> [Work instructions] These records need to be repeated exactly, every one of them.

> [Data for the task]
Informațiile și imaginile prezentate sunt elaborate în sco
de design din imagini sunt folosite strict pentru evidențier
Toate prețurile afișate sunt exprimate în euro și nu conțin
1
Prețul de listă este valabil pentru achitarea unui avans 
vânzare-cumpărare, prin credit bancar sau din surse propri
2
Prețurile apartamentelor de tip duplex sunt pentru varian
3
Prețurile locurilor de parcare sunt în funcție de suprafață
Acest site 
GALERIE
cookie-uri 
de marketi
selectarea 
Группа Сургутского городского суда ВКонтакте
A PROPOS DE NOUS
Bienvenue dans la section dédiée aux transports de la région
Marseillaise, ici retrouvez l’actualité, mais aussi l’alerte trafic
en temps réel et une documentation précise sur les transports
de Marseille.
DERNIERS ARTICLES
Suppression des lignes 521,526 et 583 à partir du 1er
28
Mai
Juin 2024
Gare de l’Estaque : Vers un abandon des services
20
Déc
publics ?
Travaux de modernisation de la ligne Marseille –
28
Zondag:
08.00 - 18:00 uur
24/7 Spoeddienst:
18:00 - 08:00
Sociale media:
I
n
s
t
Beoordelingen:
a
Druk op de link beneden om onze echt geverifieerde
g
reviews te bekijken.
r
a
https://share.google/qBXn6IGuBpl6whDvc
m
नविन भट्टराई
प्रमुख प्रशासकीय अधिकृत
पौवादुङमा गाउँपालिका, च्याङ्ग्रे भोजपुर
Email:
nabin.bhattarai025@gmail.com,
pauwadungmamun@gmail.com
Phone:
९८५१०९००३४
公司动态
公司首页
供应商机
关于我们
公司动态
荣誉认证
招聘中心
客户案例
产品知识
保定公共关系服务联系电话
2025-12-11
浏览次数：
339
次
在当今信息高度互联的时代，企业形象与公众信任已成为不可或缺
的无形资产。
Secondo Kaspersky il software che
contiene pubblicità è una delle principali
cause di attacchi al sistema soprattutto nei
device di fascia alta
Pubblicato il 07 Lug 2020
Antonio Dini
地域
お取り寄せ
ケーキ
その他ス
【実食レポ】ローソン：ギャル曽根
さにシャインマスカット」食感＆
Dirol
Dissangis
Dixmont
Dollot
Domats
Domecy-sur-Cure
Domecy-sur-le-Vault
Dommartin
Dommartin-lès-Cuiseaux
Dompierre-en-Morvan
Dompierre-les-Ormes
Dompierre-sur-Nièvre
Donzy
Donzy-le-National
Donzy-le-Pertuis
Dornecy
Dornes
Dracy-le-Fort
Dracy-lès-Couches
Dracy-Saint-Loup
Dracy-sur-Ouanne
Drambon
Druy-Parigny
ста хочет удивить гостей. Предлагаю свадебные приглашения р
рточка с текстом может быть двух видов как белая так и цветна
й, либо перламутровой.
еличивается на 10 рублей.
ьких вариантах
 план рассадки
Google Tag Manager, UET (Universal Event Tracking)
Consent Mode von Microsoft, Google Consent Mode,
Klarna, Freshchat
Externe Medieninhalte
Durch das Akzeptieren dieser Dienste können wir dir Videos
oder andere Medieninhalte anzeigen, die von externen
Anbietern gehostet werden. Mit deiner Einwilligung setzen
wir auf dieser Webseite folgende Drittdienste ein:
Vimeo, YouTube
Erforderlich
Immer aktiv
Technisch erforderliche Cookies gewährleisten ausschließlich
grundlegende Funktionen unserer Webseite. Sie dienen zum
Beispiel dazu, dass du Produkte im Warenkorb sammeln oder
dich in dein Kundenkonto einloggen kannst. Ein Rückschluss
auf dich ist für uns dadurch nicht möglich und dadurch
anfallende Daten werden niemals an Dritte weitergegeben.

> [Answer box]
Informațiile și imaginile prezentate sunt elaborate în sco
de design din imagini sunt folosite strict pentru evidențier
Toate prețurile afișate sunt exprimate în euro și nu conțin
1
Prețul de listă este valabil pentru achitarea unui avans 
vânzare-cumpărare, prin credit bancar sau din surse propri
2
Prețurile apartamentelor de tip duplex sunt pentru varian
3
Prețurile locurilor de parcare sunt în funcție de suprafață
Acest site 
GALERIE
cookie-uri 
de marketi
selectarea 
Группа Сургутского городского суда ВКонтакте
A PROPOS DE NOUS
Bienvenue dans la section dédiée aux transports de la région
Marseillaise, ici retrouvez l’actualité, mais aussi l’alerte trafic
en temps réel et une documentation précise sur les transports
de Marseille.
DERNIERS ARTICLES
Suppression des lignes 521,526 et 583 à partir du 1er
28
Mai
Juin 2024
Gare de l’Estaque : Vers un abandon des services
20
Déc
publics ?
Travaux de modernisation de la ligne Marseille –
28
Zondag:
08.00 - 18:00 uur
24/7 Spoeddienst:
18:00 - 08:00
Sociale media:
I
n
s
t
Beoordelingen:
a
Druk op de link beneden om onze echt geverifieerde
g
reviews te bekijken.
r
a
https://share.google/qBXn6IGuBpl6whDvc
m
नविन भट्टराई
प्रमुख प्रशासकीय अधिकृत
पौवादुङमा गाउँपालिका, च्याङ्ग्रे भोजपुर
Email:
nabin.bhattarai025@gmail.com,
pauwadungmamun@gmail.com
Phone:
९८५१०९००३४
公司动态
公司首页
供应商机
关于我们
公司动态
荣誉认证
招聘中心
客户案例
产品知识
保定公共关系服务联系电话
2025-12-11
浏览次数：
339
次
在当今信息高度互联的时代，企业形象与公众信任已成为不可或缺
的无形资产。
Secondo Kaspersky il software che
contiene pubblicità è una delle principali
cause di attacchi al sistema soprattutto nei
device di fascia alta
Pubblicato il 07 Lug 2020
Antonio Dini
地域
お取り寄せ
ケーキ
その他ス
【実食レポ】ローソン：ギャル曽根
さにシャインマスカット」食感＆
Dirol
Dissangis
Dixmont
Dollot
Domats
Domecy-sur-Cure
Domecy-sur-le-Vault
Dommartin
Dommartin-lès-Cuiseaux
Dompierre-en-Morvan
Dompierre-les-Ormes
Dompierre-sur-Nièvre
Donzy
Donzy-le-National
Donzy-le-Pertuis
Dornecy
Dornes
Dracy-le-Fort
Dracy-lès-Couches
Dracy-Saint-Loup
Dracy-sur-Ouanne
Drambon
Druy-Parigny
ста хочет удивить гостей. Предлагаю свадебные приглашения р
рточка с текстом может быть двух видов как белая так и цветна
й, либо перламутровой.
еличивается на 10 рублей.
ьких вариантах
 план рассадки
Google Tag Manager, UET (Universal Event Tracking)
Consent Mode von Microsoft, Google Consent Mode,
Klarna, Freshchat
Externe Medieninhalte
Durch das Akzeptieren dieser Dienste können wir dir Videos
oder andere Medieninhalte anzeigen, die von externen
Anbietern gehostet werden. Mit deiner Einwilligung setzen
wir auf dieser Webseite folgende Drittdienste ein:
Vimeo, YouTube
Erforderlich
Immer aktiv
Technisch erforderliche Cookies gewährleisten ausschließlich
grundlegende Funktionen unserer Webseite. Sie dienen zum
Beispiel dazu, dass du Produkte im Warenkorb sammeln oder
dich in dein Kundenkonto einloggen kannst. Ein Rückschluss
auf dich ist für uns dadurch nicht möglich und dadurch
anfallende Daten werden niemals an Dritte weitergegeben.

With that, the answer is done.